If you’re in the market for a handheld gaming PC and nothing about the Steam Deck, ROG Ally X, Lenovo Legion GO, or bevy of options from OneXPlayer and Ayaneo gets you excited, then the newly revealed Acer Nitro Blaze 7 isn’t going to move the needle for you.

I say “move the needle” because Acer has adorned the shell of the Nitro Blaze 7 with what appears to be a fuel gauge, which instantly reminded me of the Hot Wheels tricycle I rode when I was 5 years old. (The other side of the device has an identical graphic, but with the letters “F” and “E.”)

We’ll move on to the speeds and feeds, but visually this just screams “I’m a toy; don’t take me seriously.” I hope Acer removes this before the device’s unspecified launch date.

To be fair, Acer nailed some of the specs for its upcoming handheld. Its standard 7-inch touch display has a 144Hz refresh rate and brings VRR (variable refresh rate) to the party via AMD FreeSync Premium, which is awesome. It has two USB4 ports, which should be the bare minimum for this form factor going forward. And it incorporates Hall Effect joysticks, a microSD card slot, and up to 2TB NVMe storage capacity.

Notably, the Nitro Blaze 7 has something no other handheld has: a dedicated button for bringing up an on-screen keyboard. That’s a nice touch.

Unfortunately, things devolve from here.

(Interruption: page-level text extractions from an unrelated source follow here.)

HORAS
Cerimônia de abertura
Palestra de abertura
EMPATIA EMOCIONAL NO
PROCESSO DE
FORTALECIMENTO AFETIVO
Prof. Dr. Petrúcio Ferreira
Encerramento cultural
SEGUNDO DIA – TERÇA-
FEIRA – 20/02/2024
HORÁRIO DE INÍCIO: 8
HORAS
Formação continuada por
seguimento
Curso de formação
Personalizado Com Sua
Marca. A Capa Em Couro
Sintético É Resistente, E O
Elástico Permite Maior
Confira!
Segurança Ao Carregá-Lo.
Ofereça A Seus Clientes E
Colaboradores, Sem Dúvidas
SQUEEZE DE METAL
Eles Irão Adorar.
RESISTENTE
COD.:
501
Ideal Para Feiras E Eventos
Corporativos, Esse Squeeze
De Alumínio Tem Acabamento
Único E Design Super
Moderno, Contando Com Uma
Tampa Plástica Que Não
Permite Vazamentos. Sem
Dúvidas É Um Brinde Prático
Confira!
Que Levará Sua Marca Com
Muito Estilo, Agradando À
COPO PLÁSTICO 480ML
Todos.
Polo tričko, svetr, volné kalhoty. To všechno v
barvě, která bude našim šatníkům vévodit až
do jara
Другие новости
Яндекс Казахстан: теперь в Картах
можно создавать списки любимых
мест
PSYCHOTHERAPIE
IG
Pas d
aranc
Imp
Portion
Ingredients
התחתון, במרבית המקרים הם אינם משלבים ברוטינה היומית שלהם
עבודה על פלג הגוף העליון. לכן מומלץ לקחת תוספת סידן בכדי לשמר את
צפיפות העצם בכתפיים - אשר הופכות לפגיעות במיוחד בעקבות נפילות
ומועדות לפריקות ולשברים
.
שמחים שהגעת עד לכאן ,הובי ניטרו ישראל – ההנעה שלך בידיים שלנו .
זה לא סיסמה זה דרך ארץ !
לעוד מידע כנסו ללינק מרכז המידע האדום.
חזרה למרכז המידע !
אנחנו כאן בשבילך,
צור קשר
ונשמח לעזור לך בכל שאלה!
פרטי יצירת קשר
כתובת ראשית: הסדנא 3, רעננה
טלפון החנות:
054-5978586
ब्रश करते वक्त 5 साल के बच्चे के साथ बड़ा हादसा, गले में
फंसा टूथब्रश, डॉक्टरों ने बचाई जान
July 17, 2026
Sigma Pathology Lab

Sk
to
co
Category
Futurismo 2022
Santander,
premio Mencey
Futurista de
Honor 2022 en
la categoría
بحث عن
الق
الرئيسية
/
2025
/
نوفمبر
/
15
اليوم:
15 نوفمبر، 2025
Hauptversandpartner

There are no back buttons whatsoever, which means considerably less control flexibility and customization. There aren’t any touchpads, either. Speaking of the back of the device, the misguided vehicle aesthetic continues with a graphic resembling speed and RPM gauges spanning the entire backside of the chassis. Albeit somewhat cleverly positioned around the intake fans.

The CPU choice is an odd one, which may prove detrimental to the Nitro Blaze 7’s battery life. It’s rocking a Ryzen 7 8804HS, one of AMD’s newer AI chips. I have seen literally no one asking for any dedicated AI processing in their gaming handhelds. It’s also a less power efficient processor than the Z1 Extreme found in both the ROG Ally and Legion GO.

On the bright side, the Ryzen 7 8804HS utilizes Radeon 780M for its graphics capabilities. It’s still a competent integrated GPU which should deliver 60+ FPS in games like Forza Horizon 5 (1080p Medium) and give you roughly 40 FPS in more demanding games like Black Myth: Wukong (1o80p Medium) and Cyberpunk 2077 (1080p Medium with FSR).

And like every other handheld gaming PC running Windows — an OS not remotely designed to be elegant or intuitive on a small screen — the Nitro Blaze 7 will run Acer Game Space software as the overlay that tries to bridge a desktop operating to a gaming-focused handheld.

The bottom line is this: when a device’s key feature distinguishing it from the competition is a dedicated on-screen keyboard button, it doesn’t trigger much interest, or much confidence sales potential. It certainly doesn’t set my hardware desires on fire. I wish Acer would have waited and explored a design with Intel’s new Lunar Lake processors, because the integrated graphics performance looks extraordinary, and seems to outperform even AMD’s best.

Acer hasn’t announced pricing or release timing yet.